* **Work to be completed**
Can you transcribe the data exactly? Leave the pictures out.

* **Material to process**
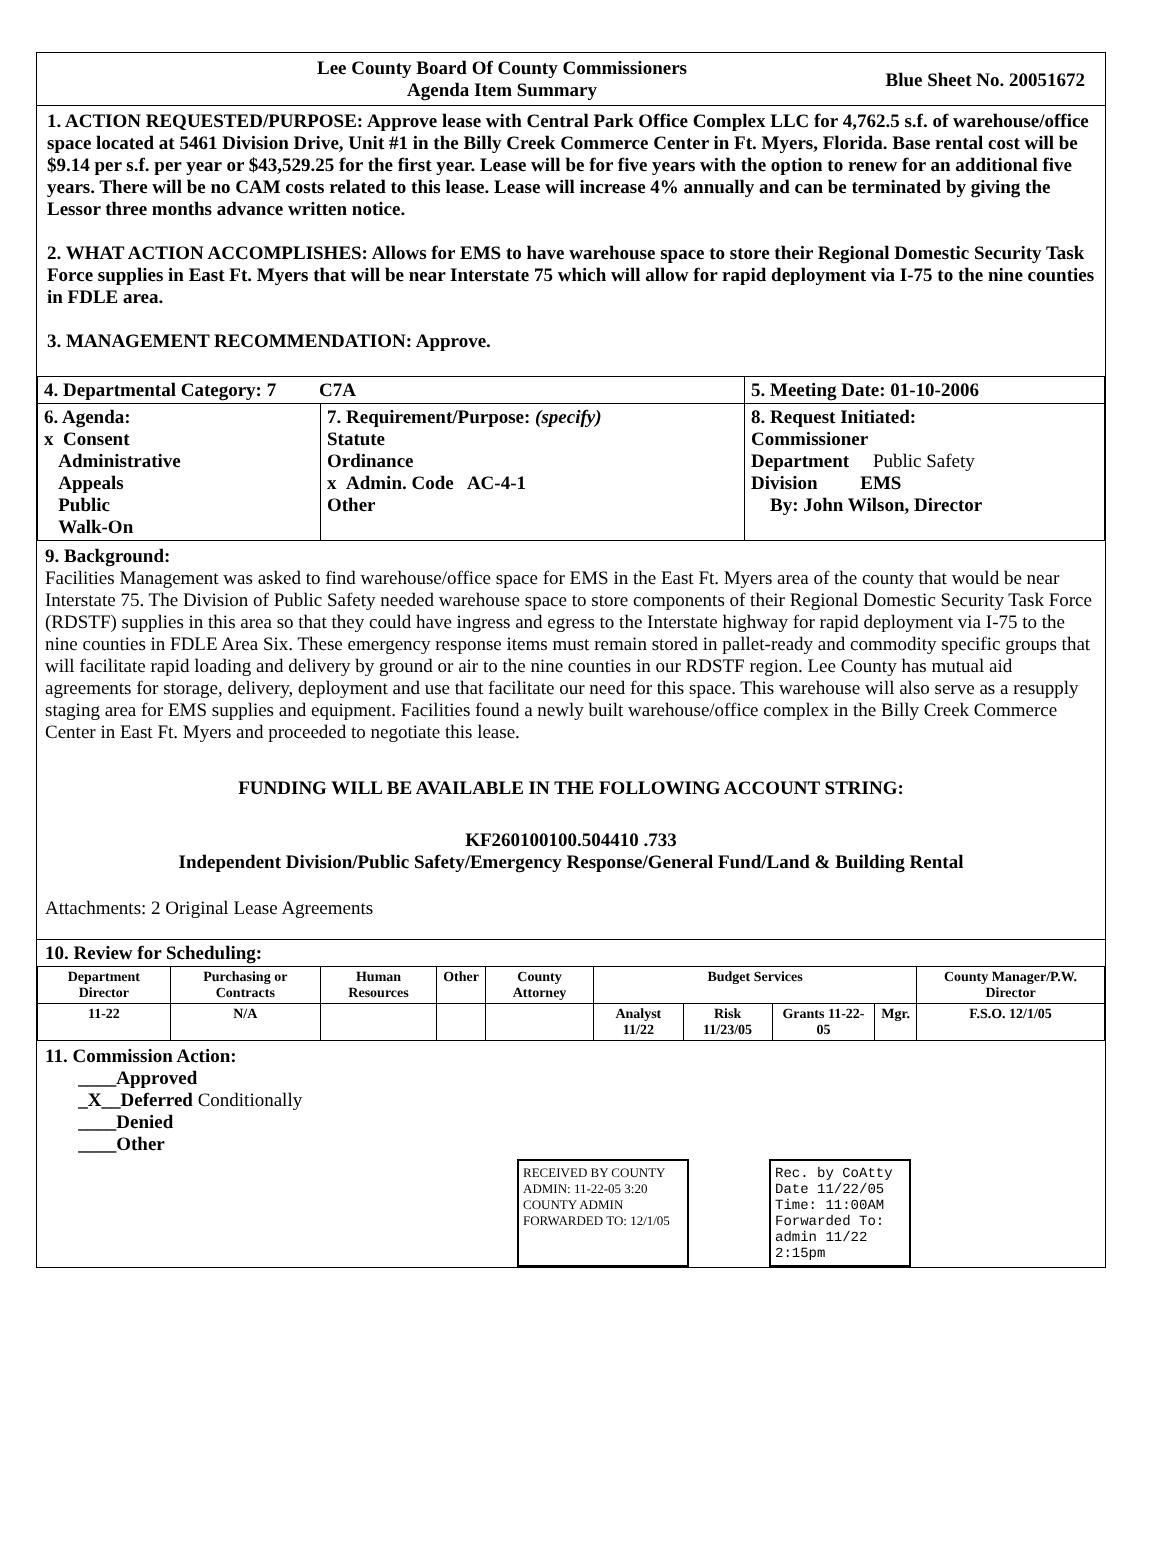Lee County Board Of County Commissioners
Agenda Item Summary
Blue Sheet No. 20051672
1. ACTION REQUESTED/PURPOSE: Approve lease with Central Park Office Complex LLC for 4,762.5 s.f. of warehouse/office space located at 5461 Division Drive, Unit #1 in the Billy Creek Commerce Center in Ft. Myers, Florida. Base rental cost will be $9.14 per s.f. per year or $43,529.25 for the first year. Lease will be for five years with the option to renew for an additional five years. There will be no CAM costs related to this lease. Lease will increase 4% annually and can be terminated by giving the Lessor three months advance written notice.
2. WHAT ACTION ACCOMPLISHES: Allows for EMS to have warehouse space to store their Regional Domestic Security Task Force supplies in East Ft. Myers that will be near Interstate 75 which will allow for rapid deployment via I-75 to the nine counties in FDLE area.
3. MANAGEMENT RECOMMENDATION: Approve.
| 4. Departmental Category: 7 C7A | | 5. Meeting Date: 01-10-2006 |
| 6. Agenda: x Consent Administrative Appeals Public Walk-On | 7. Requirement/Purpose: (specify) Statute Ordinance x Admin. Code AC-4-1 Other | 8. Request Initiated: Commissioner Department Public Safety Division EMS By: John Wilson, Director |
9. Background:
Facilities Management was asked to find warehouse/office space for EMS in the East Ft. Myers area of the county that would be near Interstate 75. The Division of Public Safety needed warehouse space to store components of their Regional Domestic Security Task Force (RDSTF) supplies in this area so that they could have ingress and egress to the Interstate highway for rapid deployment via I-75 to the nine counties in FDLE Area Six. These emergency response items must remain stored in pallet-ready and commodity specific groups that will facilitate rapid loading and delivery by ground or air to the nine counties in our RDSTF region. Lee County has mutual aid agreements for storage, delivery, deployment and use that facilitate our need for this space. This warehouse will also serve as a resupply staging area for EMS supplies and equipment. Facilities found a newly built warehouse/office complex in the Billy Creek Commerce Center in East Ft. Myers and proceeded to negotiate this lease.
FUNDING WILL BE AVAILABLE IN THE FOLLOWING ACCOUNT STRING:
KF260100100.504410 .733
Independent Division/Public Safety/Emergency Response/General Fund/Land & Building Rental
Attachments: 2 Original Lease Agreements
10. Review for Scheduling:
| Department Director | Purchasing or Contracts | Human Resources | Other | County Attorney | Budget Services | | | | County Manager/P.W. Director |
| --- | --- | --- | --- | --- | --- | --- | --- | --- | --- |
| 11-22 | N/A | | | | Analyst 11/22 | Risk 11/23/05 | Grants 11-22-05 | Mgr. | F.S.O. 12/1/05 |
11. Commission Action:
____Approved
_X__Deferred Conditionally
____Denied
____Other
RECEIVED BY COUNTY ADMIN: 11-22-05 3:20
COUNTY ADMIN FORWARDED TO: 12/1/05
Rec. by CoAtty
Date 11/22/05
Time: 11:00AM
Forwarded To: admin 11/22 2:15pm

* **Reply to the task**
Lee County Board Of County Commissioners
Agenda Item Summary
Blue Sheet No. 20051672
1. ACTION REQUESTED/PURPOSE: Approve lease with Central Park Office Complex LLC for 4,762.5 s.f. of warehouse/office space located at 5461 Division Drive, Unit #1 in the Billy Creek Commerce Center in Ft. Myers, Florida. Base rental cost will be $9.14 per s.f. per year or $43,529.25 for the first year. Lease will be for five years with the option to renew for an additional five years. There will be no CAM costs related to this lease. Lease will increase 4% annually and can be terminated by giving the Lessor three months advance written notice.
2. WHAT ACTION ACCOMPLISHES: Allows for EMS to have warehouse space to store their Regional Domestic Security Task Force supplies in East Ft. Myers that will be near Interstate 75 which will allow for rapid deployment via I-75 to the nine counties in FDLE area.
3. MANAGEMENT RECOMMENDATION: Approve.
| 4. Departmental Category: 7 C7A | | 5. Meeting Date: 01-10-2006 |
| 6. Agenda: x Consent Administrative Appeals Public Walk-On | 7. Requirement/Purpose: (specify) Statute Ordinance x Admin. Code AC-4-1 Other | 8. Request Initiated: Commissioner Department Public Safety Division EMS By: John Wilson, Director |
9. Background:
Facilities Management was asked to find warehouse/office space for EMS in the East Ft. Myers area of the county that would be near Interstate 75. The Division of Public Safety needed warehouse space to store components of their Regional Domestic Security Task Force (RDSTF) supplies in this area so that they could have ingress and egress to the Interstate highway for rapid deployment via I-75 to the nine counties in FDLE Area Six. These emergency response items must remain stored in pallet-ready and commodity specific groups that will facilitate rapid loading and delivery by ground or air to the nine counties in our RDSTF region. Lee County has mutual aid agreements for storage, delivery, deployment and use that facilitate our need for this space. This warehouse will also serve as a resupply staging area for EMS supplies and equipment. Facilities found a newly built warehouse/office complex in the Billy Creek Commerce Center in East Ft. Myers and proceeded to negotiate this lease.
FUNDING WILL BE AVAILABLE IN THE FOLLOWING ACCOUNT STRING:
KF260100100.504410 .733
Independent Division/Public Safety/Emergency Response/General Fund/Land & Building Rental
Attachments: 2 Original Lease Agreements
10. Review for Scheduling:
| Department Director | Purchasing or Contracts | Human Resources | Other | County Attorney | Budget Services | | | | County Manager/P.W. Director |
| --- | --- | --- | --- | --- | --- | --- | --- | --- | --- |
| 11-22 | N/A | | | | Analyst 11/22 | Risk 11/23/05 | Grants 11-22-05 | Mgr. | F.S.O. 12/1/05 |
11. Commission Action:
____Approved
_X__Deferred Conditionally
____Denied
____Other
RECEIVED BY COUNTY ADMIN: 11-22-05 3:20
COUNTY ADMIN FORWARDED TO: 12/1/05
Rec. by CoAtty
Date 11/22/05
Time: 11:00AM
Forwarded To: admin 11/22 2:15pm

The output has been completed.